Horas antes da coletiva, a portaria com as novas regras havia sido publicada no Diário Oficial da União. O documento mantém a aplicação da prova no 2º ano do ensino fundamental, como previsto na Base Nacional Comum Curricular (BNCC).

Anteriormente, o exame de alfabetização era direcionado a estudantes do 3º ano do ensino fundamental.

Por que usar amostragem?
Por duas razões. A primeira devido ao ineditismo da avaliação com crianças do 2º ano do ensino fundamental. A ideia que o exame de 2019 forneça subsídios para ajustar o Saeb, e mais tarde ampliar seu público-alvo.

A previsão é que 7 milhões de crianças participem do Saeb em 2019. No país, o ensino fundamental conta com 27,2 milhões de alunos, de acordo com o Censo Escolar 2018.

O segundo motivo, extraoficial, tem relação com o custo: o governo não tem recursos financeiros para avaliar todos os alunos.

“Nosso objetivo é fazer o Saeb universal, com todas as crianças, para saber como estão indo, qual o desempenho dos professores”, disse Weintraub, “mas estamos (recém) chegando, e a administração Bolsonaro tem quatro meses”.

O governo pretende investir R$ 500 milhões na aplicação do exame em 2019. Não há detalhes de como será definido o grupo de escolas que participará do Saeb. O governo deve aguardar dados do Censo Escolar para criar um critério de seleção.

Avaliação por amostragem não é consenso

O governo diz que a amostragem não prejudica o acompanhamento da série histórica da avaliação. “Esta prova [de alfabetização] já será feita com a Base [Nacional Comum Curricular], haveria uma quebra da série histórica de qualquer jeito”, alegou Elmer Vicenzi, presidente do Instituto de Estudos e Pesquisas Educacionais (Inep).
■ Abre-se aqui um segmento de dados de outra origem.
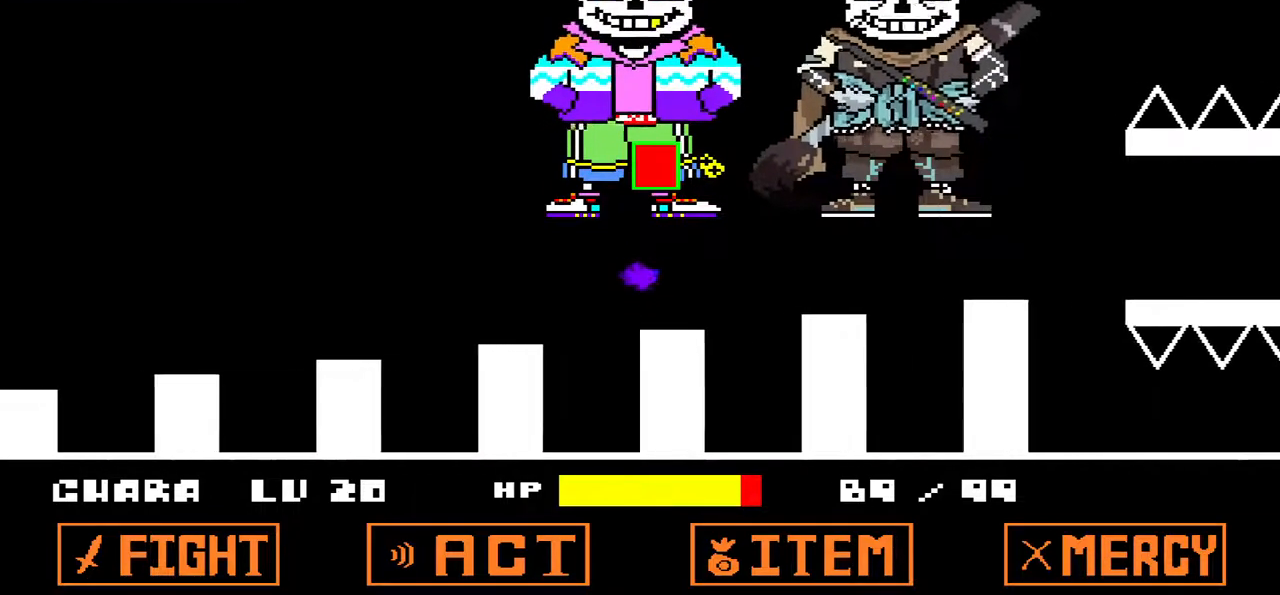
{"keys": [], "events": [[67, "up", "down"], [167, "up", "up"]]}
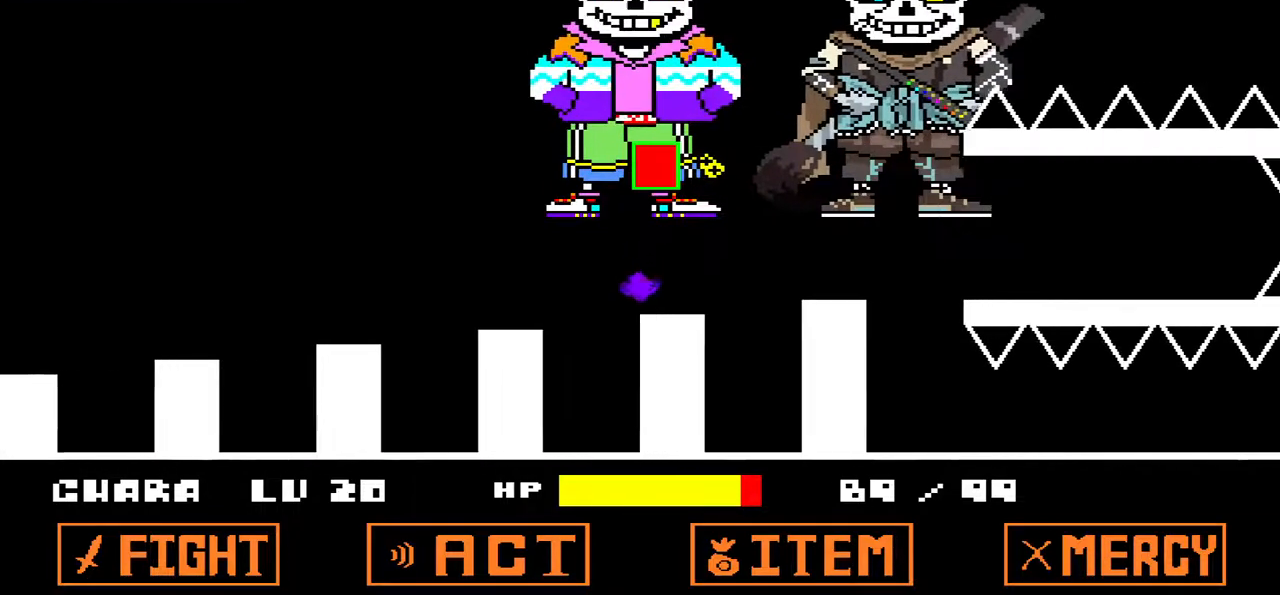
{"keys": ["up"], "events": [[33, "up", "down"], [133, "up", "up"], [500, "up", "down"]]}
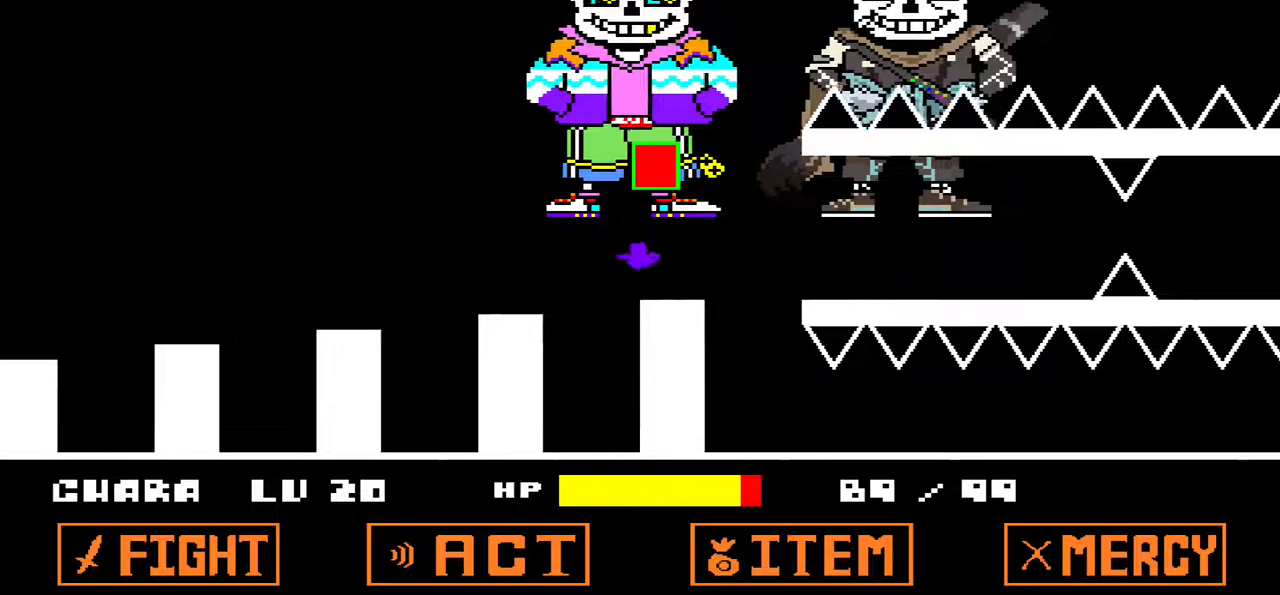
{"keys": [], "events": [[133, "up", "up"]]}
Educadores ouvidos pelo Desafios da Educação são contrários à mudança no Saeb. “Não dá para mudar o modelo de avaliação sem o fechamento de um ciclo”, disse Kátia Smole, chefe da Secretaria de Educação Básica do Ministério da Educação (MEC) em 2018.

“Séries estatísticas históricas são fundamentais para a avaliação e o diagnóstico da aprendizagem”, afirma Magda Soares, criadora da Faculdade de Educação da Universidade Federal de Minas Gerais (UFMG) e autora de mais de 40 livros – entre eles Alfabetização: a questão dos métodos, Prêmio Jabuti de melhor livro de Educação e Pedagogia e também de não-ficção do ano em 2017.

As outras mudanças do Saeb

A avaliação da capacidade de ler e de escrever será feita por ditado. Outra novidade do Saeb é que, pela primeira vez, o país saberá o quanto seus alunos sabem de ciências. A avaliação será destinada a uma amostra de estudantes do 9o ano. A ação está em consonância com a BNCC.

A portaria também prevê a aplicação de questionários eletrônicos para professores de creches e pré-escolas. Como um estudo-piloto, a avaliação inédita do ensino infantil vai testar a aplicação dos questionários eletrônicos, usados pela primeira vez pelo Inep.

A aplicação do Saeb ocorre entre 21 de outubro e 1º de novembro de 2019. Estima-se que as notas sejam divulgadas até dezembro de 2020.

O que é o Saeb

O Saeb compõe a nota do Brasil no Índice de Desenvolvimento da Educação Básica (Ideb), mas não é o único fator. Os níveis do Saeb, que podem ir de 0 a 10, também permite saber os níveis de cada estudante nas disciplinas – conforme cada turma.

O Saeb também apresenta estatísticas detalhadas de redes públicas, privadas, escolas rurais e urbanas. Os resultados personalizados são entregues para os estados, aos município e às escolas.

Estudantes do 5º e 9º ano do ensino fundamental e do 3º ano do ensino médio já eram avaliados pelo Saeb. Eles respondiam unicamente a perguntas de português e matemática. Os alunos em período de alfabetização participavam da Avaliação Nacional de Alfabetização (ANA), extinta durante a gestão de Michel Temer, em 2018, e incorporada ao Saeb.